Document segment:

● ● ● ● ●

From those 310 we pick the codes with the best bit error rate behavior. We still have these 310 identical codes. For how many characters can be wrong they behave identically. No difference at all. We still need some criteria to pick one. We have all this analysis available anyway so what to pick? It will soon become clear why it is useful to optimize for low bit error rates. What this means is what if we are only looking at errors that change 1 bit in a character? How does the code behave then? For random errors they are identical anyway. Now we only have 2 left and we just pick one of them. This took many, many years of CPU time. I think we have something like 200 CPU cores available to do analysis on. This only took a couple of weeks. But in total it was more than ten years of computation time. Until we discovered that these 310 identical ones, it is a pattern. All codes appear in groups of 310 identical ones. A couple of weeks ago, when we identified what these exact changes were, suddenly a lot more became feasible to analyze. We were no longer restricted to those 160,000 BCH codes. We could in fact look at all the 3.6 million 6 character cyclic codes which is a much larger class of functions. It turns out that if you make the range of things you are looking for larger, you find better things. However we did not pick anything from this. The results from this search, which was now feasible after dividing by 310, because we could from each class test one. Instead of a billion codes there were only 3.6 million left. It turns out some of them were slightly better than what we had already found but we are not changing it for the reason that there are efficient error location algorithms available for these BCH codes. These aren’t available if you pick an arbitrary code. The difference isn’t much so we are sticking to it.

● ● ● ● ●

Extracted data:
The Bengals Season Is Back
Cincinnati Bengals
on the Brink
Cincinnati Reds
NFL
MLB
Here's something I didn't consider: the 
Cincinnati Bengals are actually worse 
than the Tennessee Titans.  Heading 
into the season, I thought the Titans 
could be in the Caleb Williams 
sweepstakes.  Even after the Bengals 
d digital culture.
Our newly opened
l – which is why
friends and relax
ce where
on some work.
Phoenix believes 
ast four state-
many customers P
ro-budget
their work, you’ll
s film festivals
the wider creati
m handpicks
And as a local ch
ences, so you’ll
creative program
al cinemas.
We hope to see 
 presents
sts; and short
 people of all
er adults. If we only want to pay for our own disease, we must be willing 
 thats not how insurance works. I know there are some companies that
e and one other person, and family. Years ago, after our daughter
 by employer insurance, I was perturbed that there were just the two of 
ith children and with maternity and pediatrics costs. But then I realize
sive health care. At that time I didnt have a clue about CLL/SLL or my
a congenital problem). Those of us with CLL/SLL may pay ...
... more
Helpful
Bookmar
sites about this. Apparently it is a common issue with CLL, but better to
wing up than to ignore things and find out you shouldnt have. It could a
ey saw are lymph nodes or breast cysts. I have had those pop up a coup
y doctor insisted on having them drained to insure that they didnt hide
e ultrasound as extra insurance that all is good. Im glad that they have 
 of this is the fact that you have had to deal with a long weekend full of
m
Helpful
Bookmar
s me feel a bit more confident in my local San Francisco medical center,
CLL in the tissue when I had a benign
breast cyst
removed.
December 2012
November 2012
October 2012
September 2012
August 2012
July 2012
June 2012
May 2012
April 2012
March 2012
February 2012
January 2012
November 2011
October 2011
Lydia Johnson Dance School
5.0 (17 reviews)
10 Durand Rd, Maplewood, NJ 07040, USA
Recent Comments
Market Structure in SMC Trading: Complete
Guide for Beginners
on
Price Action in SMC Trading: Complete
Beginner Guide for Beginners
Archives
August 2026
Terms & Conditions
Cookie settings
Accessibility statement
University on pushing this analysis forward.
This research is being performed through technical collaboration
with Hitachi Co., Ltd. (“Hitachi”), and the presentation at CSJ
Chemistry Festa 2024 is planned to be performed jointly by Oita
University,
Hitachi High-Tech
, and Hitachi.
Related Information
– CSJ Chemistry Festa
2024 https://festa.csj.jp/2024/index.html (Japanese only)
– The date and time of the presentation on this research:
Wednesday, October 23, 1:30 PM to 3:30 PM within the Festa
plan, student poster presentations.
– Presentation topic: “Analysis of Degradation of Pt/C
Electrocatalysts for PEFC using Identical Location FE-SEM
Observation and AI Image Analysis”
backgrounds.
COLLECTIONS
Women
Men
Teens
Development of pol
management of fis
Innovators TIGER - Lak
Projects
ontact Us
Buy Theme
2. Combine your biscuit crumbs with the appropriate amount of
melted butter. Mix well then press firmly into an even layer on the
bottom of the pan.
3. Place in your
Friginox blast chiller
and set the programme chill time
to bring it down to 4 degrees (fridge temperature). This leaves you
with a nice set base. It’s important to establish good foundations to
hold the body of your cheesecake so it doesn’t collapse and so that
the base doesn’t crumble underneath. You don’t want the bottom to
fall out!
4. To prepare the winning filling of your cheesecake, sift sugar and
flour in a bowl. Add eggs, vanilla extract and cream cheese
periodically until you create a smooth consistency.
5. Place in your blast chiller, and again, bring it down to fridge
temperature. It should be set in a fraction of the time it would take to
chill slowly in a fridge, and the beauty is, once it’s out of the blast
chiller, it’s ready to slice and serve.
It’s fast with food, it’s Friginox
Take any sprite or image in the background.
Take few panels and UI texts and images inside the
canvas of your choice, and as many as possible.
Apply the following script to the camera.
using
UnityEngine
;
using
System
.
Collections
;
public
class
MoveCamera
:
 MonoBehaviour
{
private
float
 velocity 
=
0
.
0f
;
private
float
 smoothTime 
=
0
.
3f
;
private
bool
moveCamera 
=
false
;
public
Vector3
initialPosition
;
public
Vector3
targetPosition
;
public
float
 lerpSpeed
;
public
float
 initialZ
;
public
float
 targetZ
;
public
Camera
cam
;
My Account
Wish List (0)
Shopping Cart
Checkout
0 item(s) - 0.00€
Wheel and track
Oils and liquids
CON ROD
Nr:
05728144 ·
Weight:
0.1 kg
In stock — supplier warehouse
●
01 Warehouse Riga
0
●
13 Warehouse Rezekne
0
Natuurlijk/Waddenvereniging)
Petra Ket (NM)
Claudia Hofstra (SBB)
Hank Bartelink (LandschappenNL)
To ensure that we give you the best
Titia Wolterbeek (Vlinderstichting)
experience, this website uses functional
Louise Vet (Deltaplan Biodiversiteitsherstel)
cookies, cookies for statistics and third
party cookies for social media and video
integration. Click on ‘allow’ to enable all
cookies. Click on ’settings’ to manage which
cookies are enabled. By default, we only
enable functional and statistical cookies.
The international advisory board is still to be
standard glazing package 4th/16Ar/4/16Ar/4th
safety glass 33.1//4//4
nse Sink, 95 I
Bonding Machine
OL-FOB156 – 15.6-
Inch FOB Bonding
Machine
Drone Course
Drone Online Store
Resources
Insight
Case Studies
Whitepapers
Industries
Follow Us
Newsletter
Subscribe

● ● ● ● ●

Study questions:
1 - Answer these about the passage on code selection:
(a) About how many CPU cores does the speaker think were available for analysis?
(b) How many 6 character cyclic codes could be examined once the search became feasible?
(c) What do BCH codes have that an arbitrary code lacks?
2 - In the passage on code selection, rewrite the paragraph beginning "From those 310 we pick" as a short list that keeps its main facts.
Work from the text alone, not from the rows.

Task answers:
1 -
(a) Something like 200.
(b) 3.6 million.
(c) Efficient error location algorithms.

2 -
- The 310 codes behave identically in how many wrong characters they handle, so the ones with the best bit error rate behavior were chosen. That means how they behave when errors change only 1 bit in a character.
- This left 2 codes, and one of them was picked.
- The work took many years of CPU time. On roughly 200 cores it took a couple of weeks, but the total was more than ten years of computation time.
- All codes turned out to come in groups of 310 identical ones.
- Once the exact changes were identified, a couple of weeks ago, testing one code per class made a larger search feasible. Instead of only the 160,000 BCH codes, all 3.6 million 6 character cyclic codes could be examined, rather than a billion codes.
- Some of those codes were slightly better, but the choice was kept. BCH codes have efficient error location algorithms, which arbitrary codes lack, and the difference is small.